__EXERCISE DIRECTIONS__. Scan the entries below and return each line that contains "nose".

__RAW DATA__.
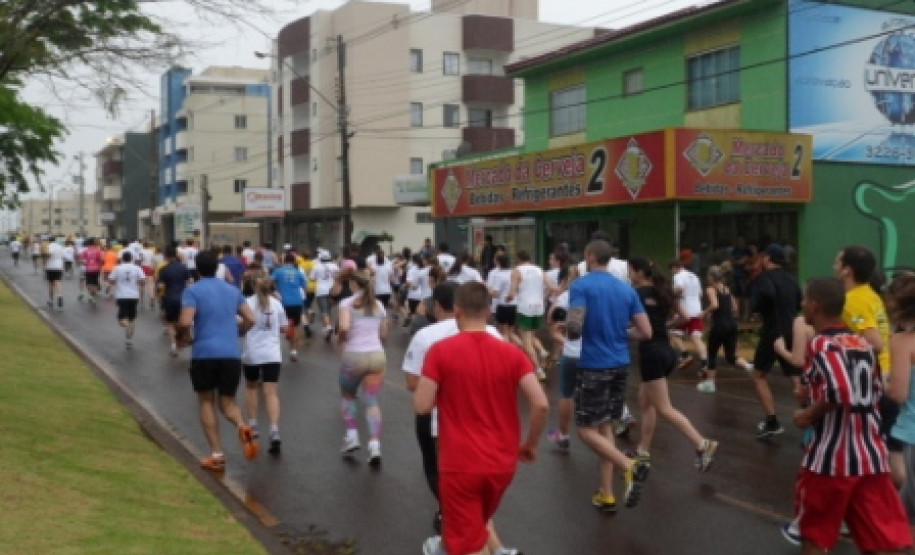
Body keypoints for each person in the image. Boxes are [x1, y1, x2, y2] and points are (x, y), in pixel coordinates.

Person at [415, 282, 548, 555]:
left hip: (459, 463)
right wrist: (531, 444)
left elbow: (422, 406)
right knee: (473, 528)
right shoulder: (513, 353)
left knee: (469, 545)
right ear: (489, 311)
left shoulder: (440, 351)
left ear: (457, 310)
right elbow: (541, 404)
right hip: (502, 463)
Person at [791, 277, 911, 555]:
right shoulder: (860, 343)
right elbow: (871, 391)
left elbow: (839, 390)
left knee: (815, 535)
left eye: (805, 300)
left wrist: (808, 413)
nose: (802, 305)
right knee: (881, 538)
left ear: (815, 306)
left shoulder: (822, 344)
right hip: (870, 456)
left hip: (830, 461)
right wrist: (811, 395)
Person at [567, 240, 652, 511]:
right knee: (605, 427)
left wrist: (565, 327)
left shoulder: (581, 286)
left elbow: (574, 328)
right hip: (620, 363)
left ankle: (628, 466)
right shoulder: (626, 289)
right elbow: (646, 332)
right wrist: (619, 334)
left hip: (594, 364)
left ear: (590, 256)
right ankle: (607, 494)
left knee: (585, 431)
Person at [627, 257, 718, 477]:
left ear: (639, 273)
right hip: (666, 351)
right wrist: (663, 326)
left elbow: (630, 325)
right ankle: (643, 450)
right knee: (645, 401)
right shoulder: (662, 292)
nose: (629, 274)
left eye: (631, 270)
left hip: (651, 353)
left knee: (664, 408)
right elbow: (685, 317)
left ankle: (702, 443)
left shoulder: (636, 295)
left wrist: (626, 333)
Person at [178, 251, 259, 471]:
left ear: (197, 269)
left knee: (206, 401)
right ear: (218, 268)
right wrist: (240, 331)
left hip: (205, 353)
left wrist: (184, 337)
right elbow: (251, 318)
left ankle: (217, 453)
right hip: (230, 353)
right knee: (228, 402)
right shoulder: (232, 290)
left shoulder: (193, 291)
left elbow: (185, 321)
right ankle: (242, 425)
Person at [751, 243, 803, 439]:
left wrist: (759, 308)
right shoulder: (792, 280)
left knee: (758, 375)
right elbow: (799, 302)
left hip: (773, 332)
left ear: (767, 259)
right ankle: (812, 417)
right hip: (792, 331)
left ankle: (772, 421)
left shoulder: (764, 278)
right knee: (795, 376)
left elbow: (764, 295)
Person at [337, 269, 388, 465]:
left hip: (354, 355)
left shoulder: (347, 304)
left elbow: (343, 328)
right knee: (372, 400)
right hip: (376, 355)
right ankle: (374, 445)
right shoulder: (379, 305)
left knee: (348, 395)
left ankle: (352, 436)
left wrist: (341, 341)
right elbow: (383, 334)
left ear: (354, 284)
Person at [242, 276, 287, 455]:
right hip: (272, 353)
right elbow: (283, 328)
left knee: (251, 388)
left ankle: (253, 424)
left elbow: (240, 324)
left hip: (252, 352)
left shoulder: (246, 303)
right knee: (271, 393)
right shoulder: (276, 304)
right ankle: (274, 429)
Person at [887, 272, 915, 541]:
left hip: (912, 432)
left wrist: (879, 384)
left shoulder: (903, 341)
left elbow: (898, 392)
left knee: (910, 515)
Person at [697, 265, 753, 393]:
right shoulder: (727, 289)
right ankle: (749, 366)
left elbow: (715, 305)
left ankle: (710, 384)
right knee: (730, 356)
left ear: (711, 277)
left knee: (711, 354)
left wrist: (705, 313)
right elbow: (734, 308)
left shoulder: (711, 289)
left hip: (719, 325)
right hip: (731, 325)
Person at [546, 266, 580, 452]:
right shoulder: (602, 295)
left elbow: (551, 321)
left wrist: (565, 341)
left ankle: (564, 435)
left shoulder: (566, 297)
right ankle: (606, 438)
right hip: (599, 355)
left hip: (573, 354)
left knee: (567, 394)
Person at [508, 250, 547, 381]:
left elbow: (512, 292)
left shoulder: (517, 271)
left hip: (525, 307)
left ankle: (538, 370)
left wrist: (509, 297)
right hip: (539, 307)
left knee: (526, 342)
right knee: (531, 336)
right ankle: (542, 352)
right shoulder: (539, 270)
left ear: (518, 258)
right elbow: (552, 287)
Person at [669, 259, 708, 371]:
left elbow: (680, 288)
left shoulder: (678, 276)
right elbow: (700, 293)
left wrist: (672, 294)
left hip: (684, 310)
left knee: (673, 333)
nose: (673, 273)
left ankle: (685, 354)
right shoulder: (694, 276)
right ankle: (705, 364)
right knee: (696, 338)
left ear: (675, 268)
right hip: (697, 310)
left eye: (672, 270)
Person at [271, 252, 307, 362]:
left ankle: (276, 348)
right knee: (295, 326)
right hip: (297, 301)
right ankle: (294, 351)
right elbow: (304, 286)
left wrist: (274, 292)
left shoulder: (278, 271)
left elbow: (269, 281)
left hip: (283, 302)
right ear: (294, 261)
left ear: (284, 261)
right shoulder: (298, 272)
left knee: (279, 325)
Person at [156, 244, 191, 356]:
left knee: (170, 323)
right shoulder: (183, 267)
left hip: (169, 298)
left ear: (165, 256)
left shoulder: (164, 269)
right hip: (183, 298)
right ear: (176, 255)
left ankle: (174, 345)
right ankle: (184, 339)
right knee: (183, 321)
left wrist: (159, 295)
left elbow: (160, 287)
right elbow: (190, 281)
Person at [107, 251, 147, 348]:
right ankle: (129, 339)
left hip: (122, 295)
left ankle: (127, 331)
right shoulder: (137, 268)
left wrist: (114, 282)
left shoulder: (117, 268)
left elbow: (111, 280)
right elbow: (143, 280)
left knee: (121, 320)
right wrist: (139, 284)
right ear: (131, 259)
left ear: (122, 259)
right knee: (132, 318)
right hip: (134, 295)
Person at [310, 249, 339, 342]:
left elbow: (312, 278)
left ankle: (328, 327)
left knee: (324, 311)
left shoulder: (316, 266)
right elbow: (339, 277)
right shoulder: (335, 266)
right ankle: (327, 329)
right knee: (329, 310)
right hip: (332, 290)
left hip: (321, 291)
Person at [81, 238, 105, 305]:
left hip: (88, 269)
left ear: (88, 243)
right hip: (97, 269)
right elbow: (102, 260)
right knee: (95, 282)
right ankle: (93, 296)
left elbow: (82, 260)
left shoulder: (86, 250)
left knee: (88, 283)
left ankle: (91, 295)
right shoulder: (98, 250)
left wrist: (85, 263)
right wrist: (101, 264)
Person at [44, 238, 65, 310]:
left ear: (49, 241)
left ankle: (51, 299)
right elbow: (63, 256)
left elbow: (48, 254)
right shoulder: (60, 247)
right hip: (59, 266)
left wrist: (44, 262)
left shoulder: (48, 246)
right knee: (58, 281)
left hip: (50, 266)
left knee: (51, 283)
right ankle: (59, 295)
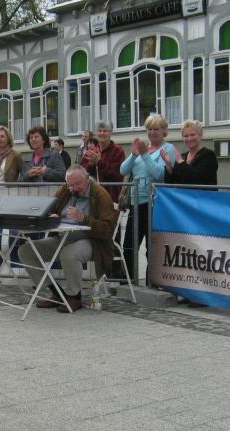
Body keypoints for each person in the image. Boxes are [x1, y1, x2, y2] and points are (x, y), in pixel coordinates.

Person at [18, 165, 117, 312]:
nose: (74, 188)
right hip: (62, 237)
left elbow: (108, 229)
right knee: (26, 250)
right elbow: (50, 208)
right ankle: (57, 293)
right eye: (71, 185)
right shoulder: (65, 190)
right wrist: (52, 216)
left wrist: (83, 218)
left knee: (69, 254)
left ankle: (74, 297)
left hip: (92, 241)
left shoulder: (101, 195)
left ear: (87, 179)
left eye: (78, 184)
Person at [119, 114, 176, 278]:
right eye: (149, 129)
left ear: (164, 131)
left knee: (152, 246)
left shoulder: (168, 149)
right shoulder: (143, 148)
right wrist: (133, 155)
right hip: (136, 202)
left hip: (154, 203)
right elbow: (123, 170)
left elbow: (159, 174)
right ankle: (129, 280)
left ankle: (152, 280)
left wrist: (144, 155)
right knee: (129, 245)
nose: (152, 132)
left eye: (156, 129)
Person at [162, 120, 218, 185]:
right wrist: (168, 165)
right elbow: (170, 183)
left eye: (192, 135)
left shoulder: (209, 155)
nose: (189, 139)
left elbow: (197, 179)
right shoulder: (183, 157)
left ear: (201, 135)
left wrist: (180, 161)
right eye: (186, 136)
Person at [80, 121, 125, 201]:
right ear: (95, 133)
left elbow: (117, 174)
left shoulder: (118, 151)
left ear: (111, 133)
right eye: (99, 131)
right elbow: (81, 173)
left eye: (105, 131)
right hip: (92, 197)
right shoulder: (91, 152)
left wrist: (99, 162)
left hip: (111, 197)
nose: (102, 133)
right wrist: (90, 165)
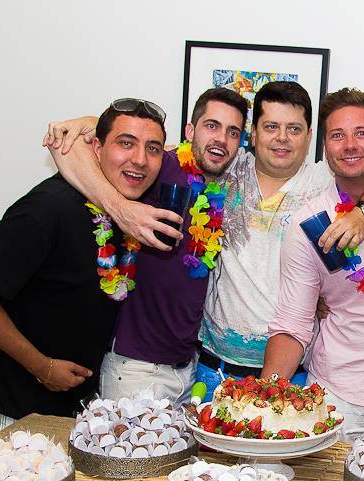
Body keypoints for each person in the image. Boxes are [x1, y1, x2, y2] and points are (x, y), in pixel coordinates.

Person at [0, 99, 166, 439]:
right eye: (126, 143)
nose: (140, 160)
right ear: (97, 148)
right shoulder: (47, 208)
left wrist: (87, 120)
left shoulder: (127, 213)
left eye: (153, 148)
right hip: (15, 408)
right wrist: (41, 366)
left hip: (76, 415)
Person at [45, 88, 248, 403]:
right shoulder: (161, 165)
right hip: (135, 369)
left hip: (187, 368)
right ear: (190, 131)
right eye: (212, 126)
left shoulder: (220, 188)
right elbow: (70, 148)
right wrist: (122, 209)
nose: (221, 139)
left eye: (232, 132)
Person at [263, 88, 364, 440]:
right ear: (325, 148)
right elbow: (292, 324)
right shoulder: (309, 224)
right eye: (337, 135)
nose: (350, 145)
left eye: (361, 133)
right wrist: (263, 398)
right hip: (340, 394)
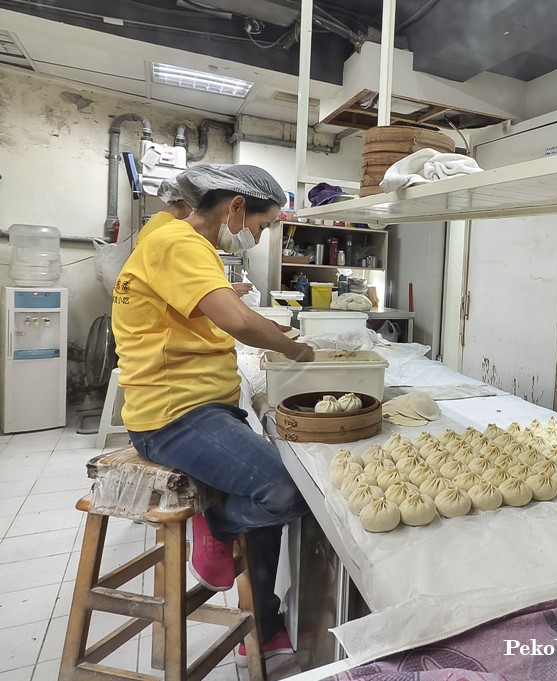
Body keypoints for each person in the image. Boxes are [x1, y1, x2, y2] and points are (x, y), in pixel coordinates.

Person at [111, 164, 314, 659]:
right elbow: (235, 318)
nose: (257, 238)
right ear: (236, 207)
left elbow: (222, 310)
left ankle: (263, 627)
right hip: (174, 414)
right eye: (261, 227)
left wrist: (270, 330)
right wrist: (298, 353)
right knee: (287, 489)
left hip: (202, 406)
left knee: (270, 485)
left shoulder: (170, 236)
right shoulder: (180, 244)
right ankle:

__PROBLEM SOLUTION__.
nose: (802, 305)
nose: (629, 274)
nose: (673, 273)
nose: (74, 188)
nose: (152, 132)
nose: (189, 139)
nose: (102, 133)
nose: (140, 160)
nose: (221, 139)
nose: (350, 145)
nose: (257, 238)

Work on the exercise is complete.